Pour l’Association québécoise pour le droit de mourir dans la dignité (AQDMD), les données révélant que plusieurs patients sont devenus inaptes avant d’avoir pu recevoir l’aide à mourir « sont troublantes » et viennent renforcer l’urgence de modifier les lois actuelles sur le consentement.

« Cette portion des lois fédérale et québécoise va devoir être reformulée. Car cela accroît les possibilités que des patients deviennent inaptes ou qu’ils se privent des médicaments que requiert leur état et tolèrent des souffrances intolérables pour rester aptes à consentir », insiste le porte-parole de l’AQDMD, le Dr Georges L’Espérance.

Par ailleurs, ce dernier juge inacceptable et « d’une tristesse infinie » le « blocage idéologique » exercé par certains médecins de soins palliatifs dans les centres hospitaliers universitaires de McGill (CUSM) et de l’Université de Montréal (CHUM), où un faible nombre de demandes ont été autorisées, malgré l’important bassin de population desservi par ces centres. « Les lits n’appartiennent pas aux médecins, mais aux patients, a déploré le Dr L’Espérance. Ces médecins confondent l’objection de conscience avec les agissements d’une organisation payée à même les taxes du public. »

4 commentaires
  • Christian Debray - Abonné 23 juin 2016 06 h 17

    Dr de la mort

    Le Dr L’Espérance est devenu ce que TVNDY a prévu depuis 3 ans, un docteur de la mort. Le ministre Barette a partiellement raison. Je suis rarement en accord avec lui, mais aujourd’hui je le suis. Si certains patients reçoivent une sédation, c’est qu’il y a eu de bonnes décisions, au minimum des tentatives. C’est de plus la preuve que les soins palliatifs sont la solution, pas la mort assistée (aide et médical étant des euphémismes).
    La peur de la souffrance est un facteur beaucoup plus fréquent que la souffrance elle-même, selon les chiffres de l’Oregon. La peur de devenir handicapé est encore plus fréquente. La peur est le motif le plus puissant et le plus courant. Prendre des décisions graves sous l’influence d’une émotion puissante, c’est une mauvaise façon de faire.
    Pour ceux qui disent que l’on achève bien les chevaux, je ne veux pas être traité comme un animal.

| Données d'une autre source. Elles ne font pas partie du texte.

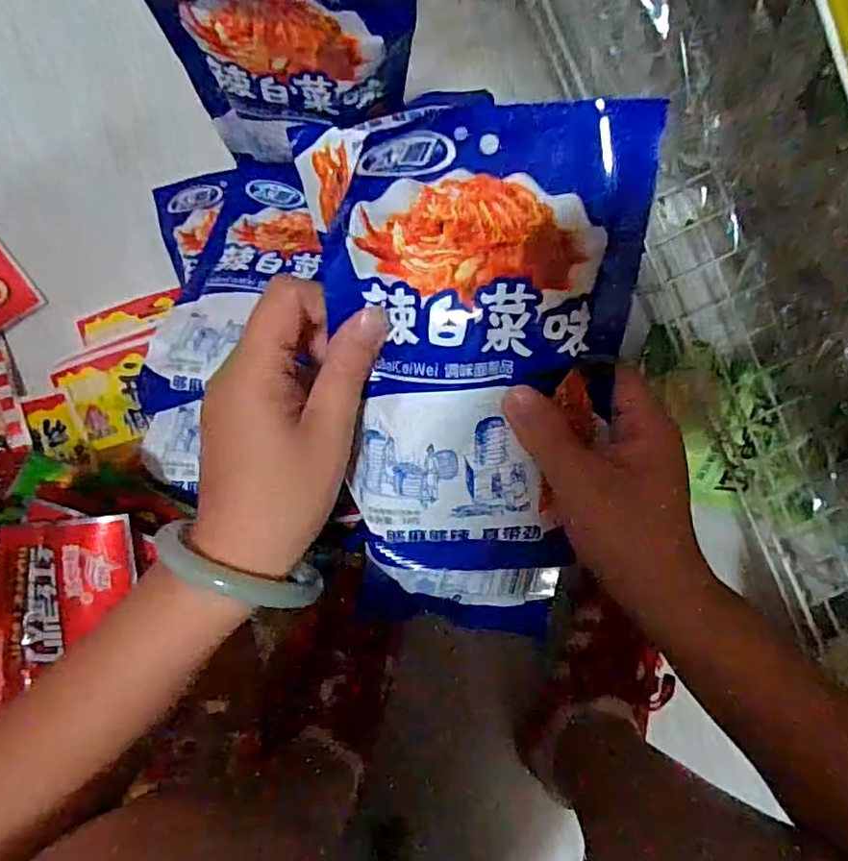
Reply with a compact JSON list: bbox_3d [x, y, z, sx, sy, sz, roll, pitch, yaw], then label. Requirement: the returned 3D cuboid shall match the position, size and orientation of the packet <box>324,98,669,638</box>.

    • Patrick Provost - Abonné 23 juin 2016 17 h 43

      Vous jouez avec les mots. La peur de la souffrance est aussi réelle que sera la souffrance annoncée. La raison prévaut.

      En fin de parcours, les soins palliatifs consistent à endormir le patient pour lui éviter les souffrances, physiques et mentales, afin qu'il n'ait pas conscience de sa propre mort. Moi, je lève mon chapeau devant ces gens qui veulent mourir dans la dignité et qui ont le courage de leur conviction et demande à mourir en toute conscience.

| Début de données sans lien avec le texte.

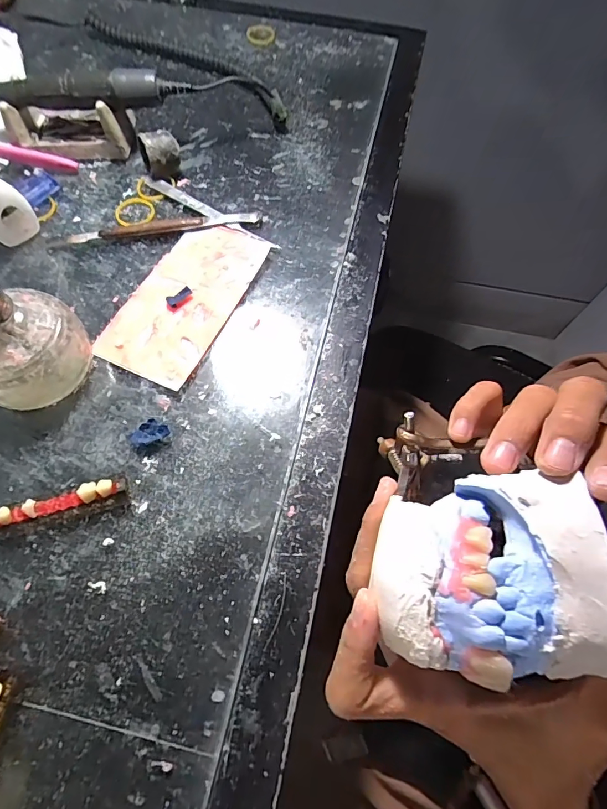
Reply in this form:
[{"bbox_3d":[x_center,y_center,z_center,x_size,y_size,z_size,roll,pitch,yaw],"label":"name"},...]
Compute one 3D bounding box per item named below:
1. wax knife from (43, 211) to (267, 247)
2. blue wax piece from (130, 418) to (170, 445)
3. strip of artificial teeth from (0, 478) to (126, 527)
[{"bbox_3d":[-0.122,-0.148,0.356,0.170,0.008,0.016,-8,66,-5],"label":"wax knife"},{"bbox_3d":[-0.102,0.018,0.282,0.025,0.008,0.013,-21,68,-11],"label":"blue wax piece"},{"bbox_3d":[-0.150,0.060,0.260,0.082,0.011,0.011,-15,67,-8],"label":"strip of artificial teeth"}]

      Votre exemple du cheval qu'on achève est bien mauvais... Montrez plus de compassion envers un animal qu'envers un humain? Misère...

      En terminant, quand vous dites: "Prendre des décisions graves sous l’influence d’une émotion puissante, c’est une mauvaise façon de faire.", je comprends que vous n'êtes pas marié ou que vous le regrettez...

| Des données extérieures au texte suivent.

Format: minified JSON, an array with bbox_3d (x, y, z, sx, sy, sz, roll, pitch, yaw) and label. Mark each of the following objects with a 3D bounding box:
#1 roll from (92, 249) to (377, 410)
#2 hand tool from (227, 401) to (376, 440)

    • Christian Debray - Abonné 25 juin 2016 07 h 00

      Je suis très bien marié et très heureu, je viens de fêter mon 9e anniversaire de mariage.
      Non les soins palliatifs ne consistent pas seulement à endormir le patient. Ça c'est la sédation palliative qui est l'extrème mesure utilisée en soins palliatifs.
      La peur de souffrir est bien une peur mais pas la réalité de la douleur, J'en sais queque chose, je souffre de sténose de la colonne vertébrale causé par de l'arthrose dégénérative.
      Je ne veux pas que l'on me traite comme un annimal. Il n'y a pas de dignité supplémentaire à mourrir.

  • Yvon Bureau - Abonné 23 juin 2016 10 h 48

    Appui à AQDMD

    Le CMDL appuie les positions et les recommandations de l’AQDMD.

    Inacceptable et abominable que «certains médecins de soins palliatifs dans les centres hospitaliers universitaires de McGill (CUSM) et de l’Université de Montréal (CHUM), où un faible nombre de demandes ont été autorisées, malgré l’important bassin de population desservi par ces centres.»

    Si nous suivons la logique de ces médecins de SP, ils pourraient aussi enlever aux mourants le droit de refuser et de faire cesser les traitements, de demander un mourir sans aucune douleur même si cela avance le moment de la mort, au nom de la cohérence avec leurs valeurs de médecins !!! Que les dieux, les diables et les néants qui les habitent sortent d’eux!!!